─── Data extract
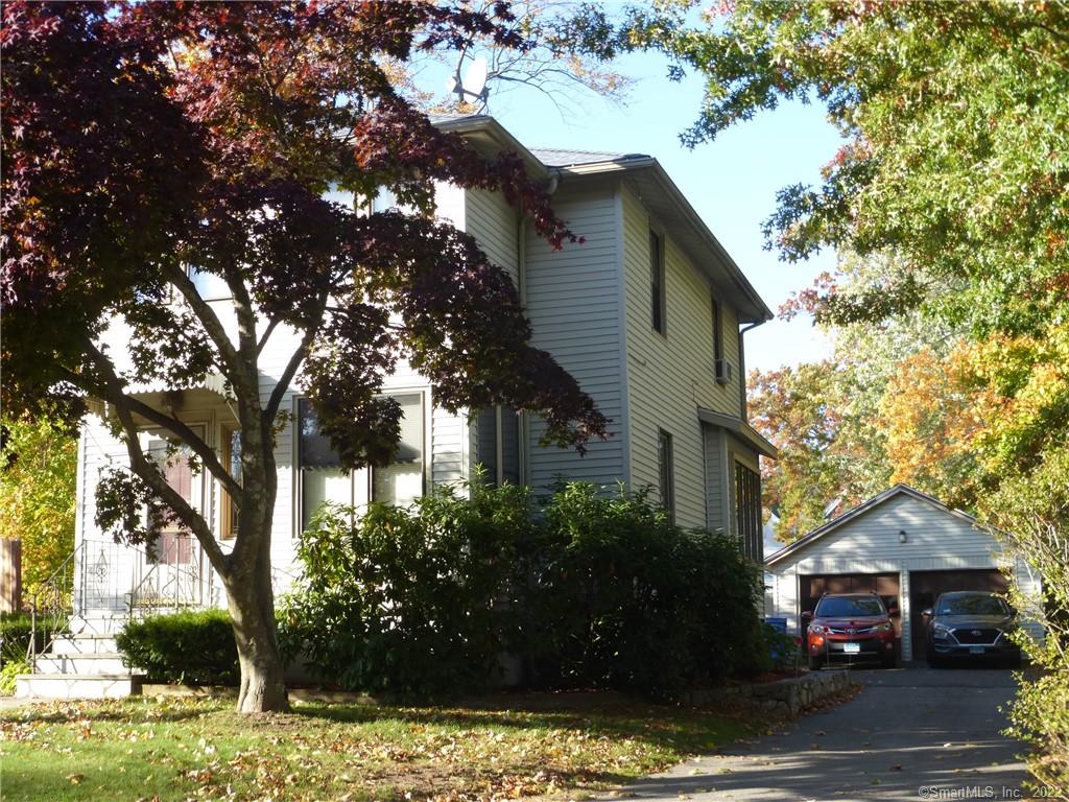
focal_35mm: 51
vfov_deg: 28.6
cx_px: 534
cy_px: 401
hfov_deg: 37.5
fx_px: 1575
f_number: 4.4
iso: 100
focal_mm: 9
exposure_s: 1/160
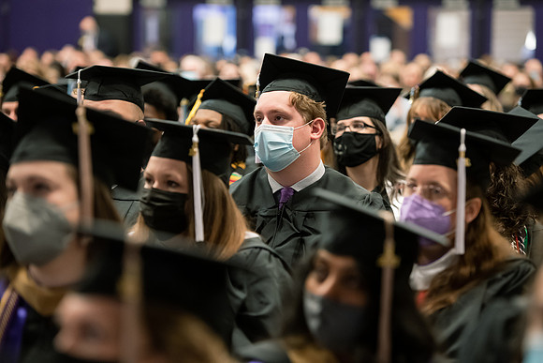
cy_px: 182
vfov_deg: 11.2
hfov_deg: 16.8
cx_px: 272
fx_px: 1841
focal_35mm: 122
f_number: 3.2
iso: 3200
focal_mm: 122
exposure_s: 1/200
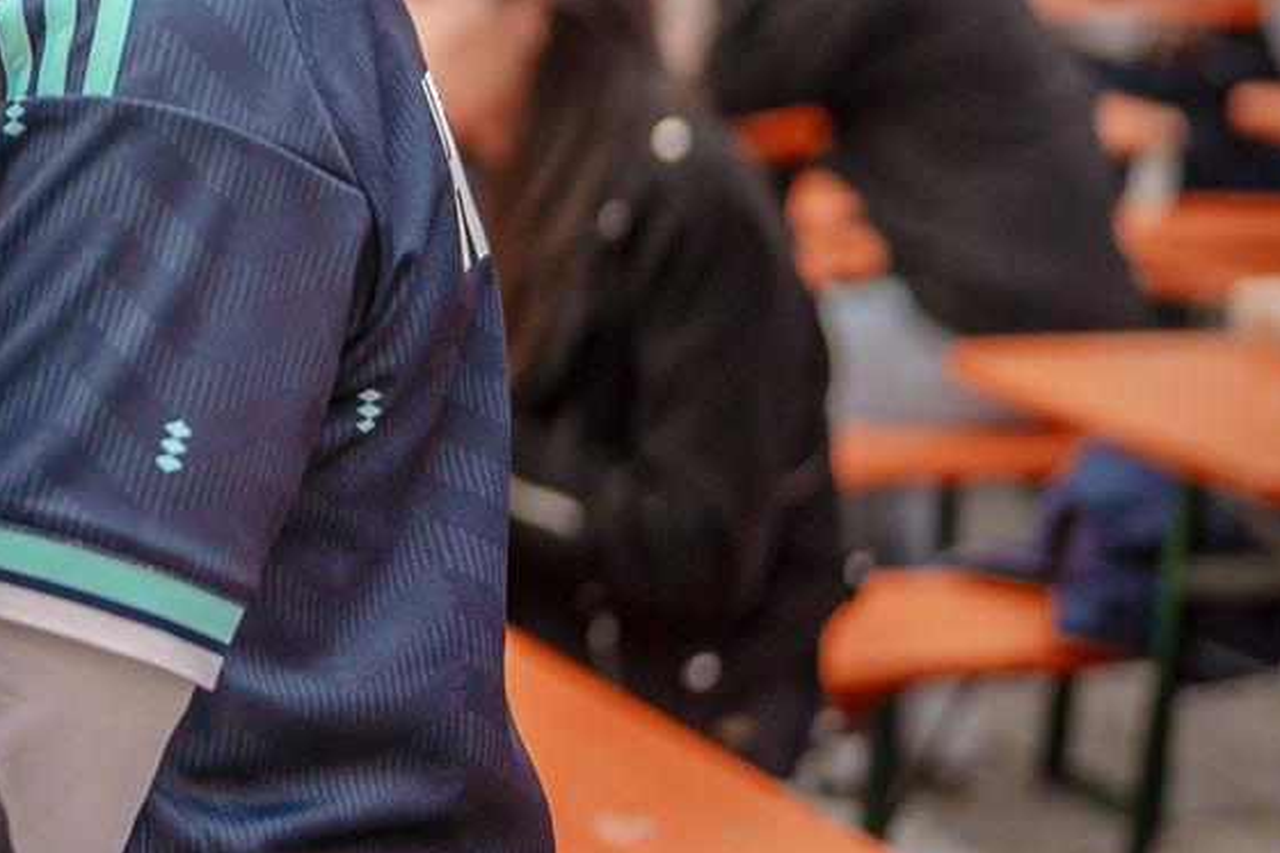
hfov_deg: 15.3
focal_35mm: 120
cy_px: 71
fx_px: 4265
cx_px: -850
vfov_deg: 11.3
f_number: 1.2
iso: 125
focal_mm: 35
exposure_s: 1/500
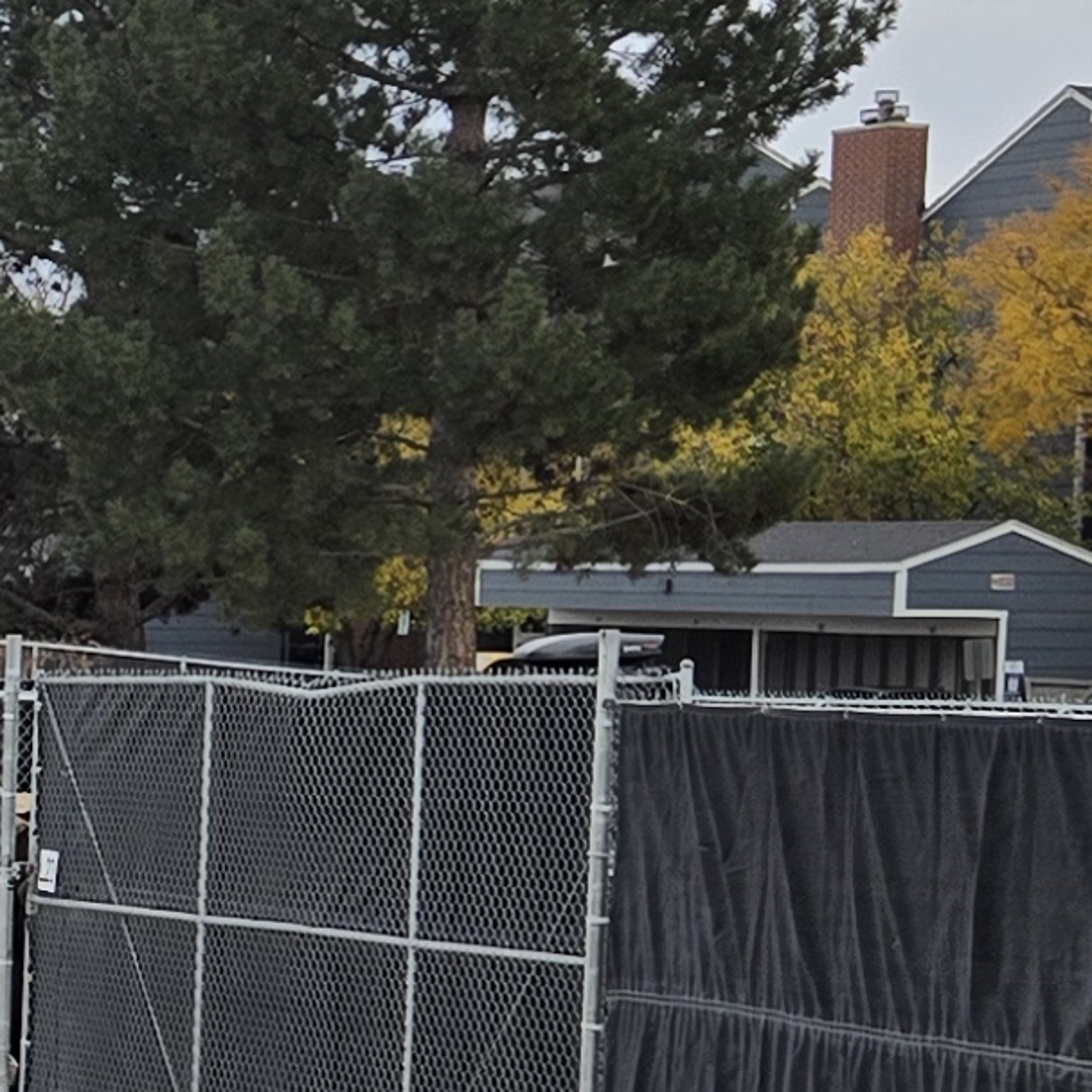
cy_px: 882
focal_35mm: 134
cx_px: -953
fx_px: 4783
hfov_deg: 11.9
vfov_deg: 13.0
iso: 25
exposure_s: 1/976
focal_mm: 5.4
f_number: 1.8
──────
Each record above should be duplicated word for word, with no pictures included.

focal_35mm: 51
vfov_deg: 28.6
cx_px: 534
cy_px: 401
hfov_deg: 37.5
fx_px: 1575
f_number: 4.4
iso: 100
focal_mm: 9
exposure_s: 1/160
cy_px: 182
vfov_deg: 11.2
hfov_deg: 16.8
cx_px: 272
fx_px: 1841
focal_35mm: 122
f_number: 3.2
iso: 3200
focal_mm: 122
exposure_s: 1/200
hfov_deg: 15.3
focal_35mm: 120
cy_px: 71
fx_px: 4265
cx_px: -850
vfov_deg: 11.3
f_number: 1.2
iso: 125
focal_mm: 35
exposure_s: 1/500
cy_px: 882
focal_35mm: 134
cx_px: -953
fx_px: 4783
hfov_deg: 11.9
vfov_deg: 13.0
iso: 25
exposure_s: 1/976
focal_mm: 5.4
f_number: 1.8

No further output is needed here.